Certes, la fêlure est douloureuse, mais Barthes remarque cependant que c'est dans la faille que se situe le plaisir et l'érotisme du texte357 et que "c'est la faille, la coupure, la déflation, le fading qui saisit le sujet au coeur de la jouissance."358. Si "Vivre, pour l'être qui parle, c'est choisir les chemins de la mort, errer sur les sentiers du manque de jouissance pour la retrouver."359, et si "L'histoire de chacun d'entre nous est le résultat des façons de rater les rendez-vous avec la jouissance et de recommencer à se lancer à sa poursuite."360, alors la fiction de Fitzgerald, à travers ses héros fracturés et toujours en quête d'une complétude impossible, exprime admirablement bien l'errance de l'être. Elle a ainsi une portée bien plus poussée que n'ont pu le laisser deviner tous les critiques qui se sont appesantis uniquement sur son côté romantique, mythique ou social. L'écrivain devient celui qui dit la coupure initiale et tente d'en atténuer la souffrance par l'utilisation des mots ; son "oeuvre tire lumière de l'obscur"361, elle sait cerner quelque chose de diffus et d'évanescent, elle suggère l'inconscient qui appréhende la béance. Fitzgerald affirmera lui-même à Zelda : "What one expresses in a work of art is the dark tragic destiny of being an instrument of something uncomprehended, incomprehensible, unknown-"362. En fin de compte, comme l'affirme Kundera, seul le roman permet de découvrir "l'être de l'homme"363. Une fois encore, l'écriture se définit comme une véritable transgression car elle est une forme de tentative pour retrouver la continuité perdue. Promesse de mort, elle est aussi promesse de complétude recouvrée :
‘La transgression ouvre à la continuité de l'être, elle est l'expérience de la déchirure, de la défaillance de l'être discontinu repérée dans ses orifices, son sexe. Elle correspond au passage, à l'effraction du désir. Voie d'accès par laquelle l'être discontinu se défait, meurt dans une crise brève ou une décomposition définitive en accédant à la continuité364.’Enfin, Fitzgerald nous prouve par son écriture que "le romanesque n'est ni le faux ni le sentimental ; c'est seulement l'espace de circulation des désirs subtils, des désirs mobiles"365.

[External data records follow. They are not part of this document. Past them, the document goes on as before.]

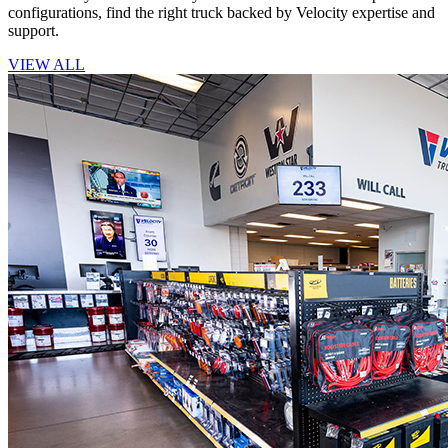
configurations, find the right truck backed by Velocity expertise and
support.
VIEW ALL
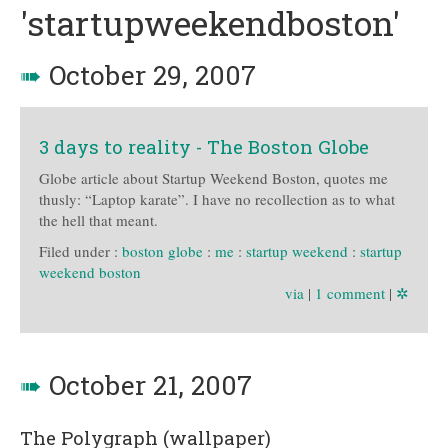
'startupweekendboston'
➠
October 29, 2007
3 days to reality - The Boston Globe
Globe article about Startup Weekend Boston, quotes me
thusly: “Laptop karate”. I have no recollection as to what
the hell that meant.
Filed under :
boston globe
:
me
:
startup weekend
:
startup
weekend boston
via
|
1 comment
|
✲
➠
October 21, 2007
The Polygraph (wallpaper)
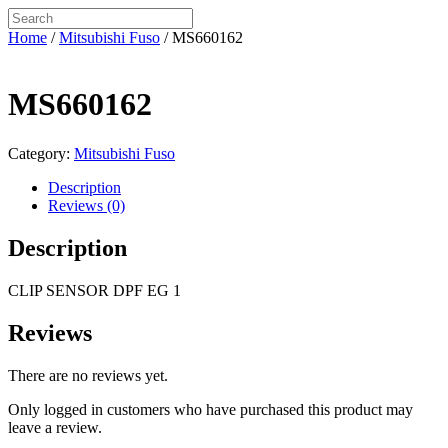
Home
/
Mitsubishi Fuso
/ MS660162
MS660162
Category:
Mitsubishi Fuso
Description
Reviews (0)
Description
CLIP SENSOR DPF EG 1
Reviews
There are no reviews yet.
Only logged in customers who have purchased this product may
leave a review.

- Roland Barthes, Le Plaisir du texte, op. cit., pp. 14-15.
- Ibid., p. 15.
- Nestor Braunstein, op. cit., pp. 79-80.
- Ibid., p. 83. Nestor Braunstein cite les dernières pages de Gatsby en indiquant qu'elles constituent une "image de la vie cernant, évitant et reculant la rencontre finale" avec la jouissance, ibid, p. 85.
- Maurice Blanchot, L'Espace littéraire, op. cit., p. 324.
- Nancy Milford, Zelda Fitzgerald, op. cit., pp. 254-255.
- Milan Kundera, L'Art du roman, op. cit., p. 86.
- Jean Louis Baudry, Bataille, op. cit., p. 142.
- Roland Barthes, Le Bruissement de la langue. Essais critiques IV, op. cit., p. 394.